[Collected data]
•••••
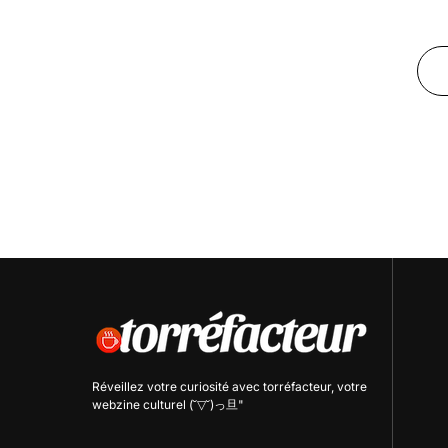
Réveillez votre curiosité avec
torréfacteur
, votre
webzine culturel (˘▽˘)っ旦"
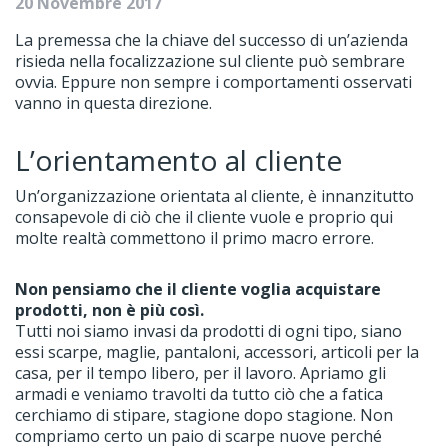
20 Novembre 2017
La premessa che la chiave del successo di un’azienda
risieda nella focalizzazione sul cliente può sembrare
ovvia. Eppure non sempre i comportamenti osservati
vanno in questa direzione.
L’orientamento al cliente
Un’organizzazione orientata al cliente, è innanzitutto
consapevole di ciò che il cliente vuole e proprio qui
molte realtà commettono il primo macro errore.
Non pensiamo che il cliente voglia acquistare
prodotti, non è più così.
Tutti noi siamo invasi da prodotti di ogni tipo, siano
essi scarpe, maglie, pantaloni, accessori, articoli per la
casa, per il tempo libero, per il lavoro. Apriamo gli
armadi e veniamo travolti da tutto ciò che a fatica
cerchiamo di stipare, stagione dopo stagione. Non
compriamo certo un paio di scarpe nuove perché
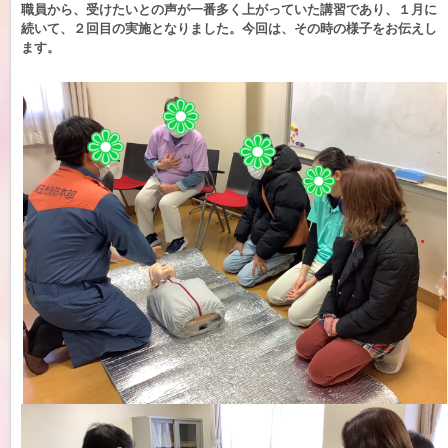
職員から、受けたいとの声が一番多く上がっていた講習であり、１月に
続いて、２回目の実施となりました。今回は、その時の様子をお伝えし
ます。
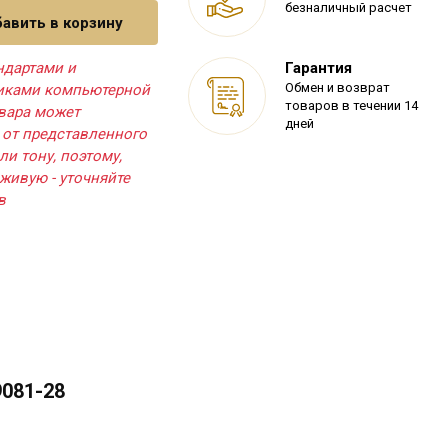
безналичный расчет
авить в корзину
ндартами и
Гарантия
Обмен и возврат
тиками компьютерной
товаров в течении 14
овара может
дней
 от представленного
ли тону, поэтому,
живую - уточняйте
в
9081-28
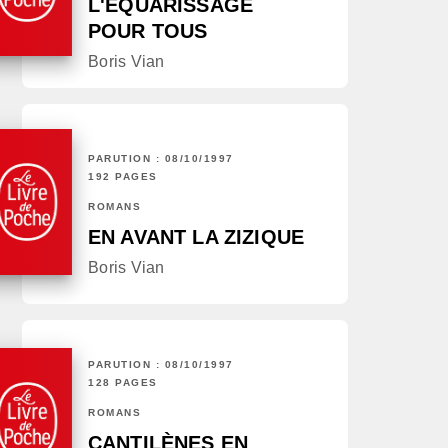
L'EQUARISSAGE
POUR TOUS
Boris Vian
PARUTION : 08/10/1997
192 PAGES
ROMANS
EN AVANT LA ZIZIQUE
Boris Vian
PARUTION : 08/10/1997
128 PAGES
ROMANS
CANTILÈNES EN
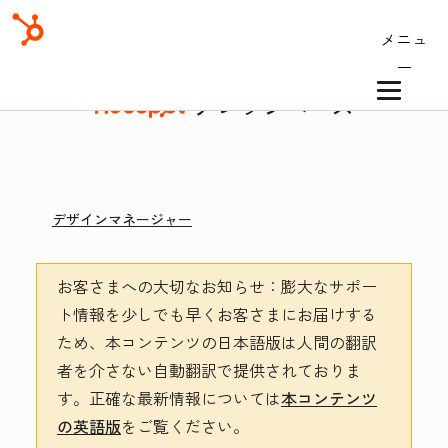
メニュ
ー
ナレッジベース
デザインマネージャー
お客さまへの大切なお知らせ
：膨大なサポー
ト情報を少しでも早くお客さまにお届けする
ため、本コンテンツの日本語版は人間の翻訳
者を介さない自動翻訳で提供されておりま
す。
正確な最新情報については
本コンテンツ
の英語版
をご覧ください。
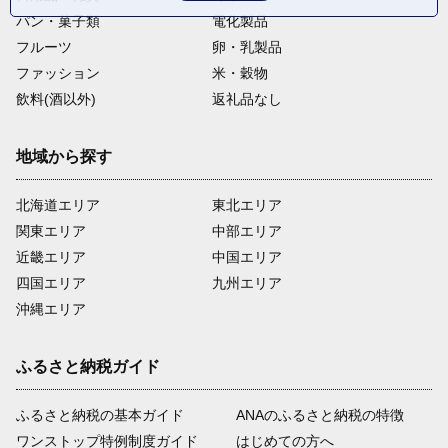
パン・菓子類
電化製品
フルーツ
卵・乳製品
ファッション
米・穀物
飲料(酒以外)
返礼品なし
地域から探す
北海道エリア
東北エリア
関東エリア
中部エリア
近畿エリア
中国エリア
四国エリア
九州エリア
沖縄エリア
ふるさと納税ガイド
ふるさと納税の基本ガイド
ANAのふるさと納税の特徴
ワンストップ特例制度ガイド
はじめての方へ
•••••
## What you will do
Find the line containing "cerchiamo di stipare, stagione" in the records above, then copy it and every line after it exactly, through the last one, without any pictures.

## Answer to the problem
cerchiamo di stipare, stagione dopo stagione. Non
compriamo certo un paio di scarpe nuove perché
職員から、受けたいとの声が一番多く上がっていた講習であり、１月に
続いて、２回目の実施となりました。今回は、その時の様子をお伝えし
ます。
безналичный расчет
авить в корзину
ндартами и
Гарантия
Обмен и возврат
тиками компьютерной
товаров в течении 14
овара может
дней
 от представленного
ли тону, поэтому,
живую - уточняйте
в
9081-28
L'EQUARISSAGE
POUR TOUS
Boris Vian
PARUTION : 08/10/1997
192 PAGES
ROMANS
EN AVANT LA ZIZIQUE
Boris Vian
PARUTION : 08/10/1997
128 PAGES
ROMANS
CANTILÈNES EN
メニュ
ー
ナレッジベース
デザインマネージャー
お客さまへの大切なお知らせ
：膨大なサポー
ト情報を少しでも早くお客さまにお届けする
ため、本コンテンツの日本語版は人間の翻訳
者を介さない自動翻訳で提供されておりま
す。
正確な最新情報については
本コンテンツ
の英語版
をご覧ください。
パン・菓子類
電化製品
フルーツ
卵・乳製品
ファッション
米・穀物
飲料(酒以外)
返礼品なし
地域から探す
北海道エリア
東北エリア
関東エリア
中部エリア
近畿エリア
中国エリア
四国エリア
九州エリア
沖縄エリア
ふるさと納税ガイド
ふるさと納税の基本ガイド
ANAのふるさと納税の特徴
ワンストップ特例制度ガイド
はじめての方へ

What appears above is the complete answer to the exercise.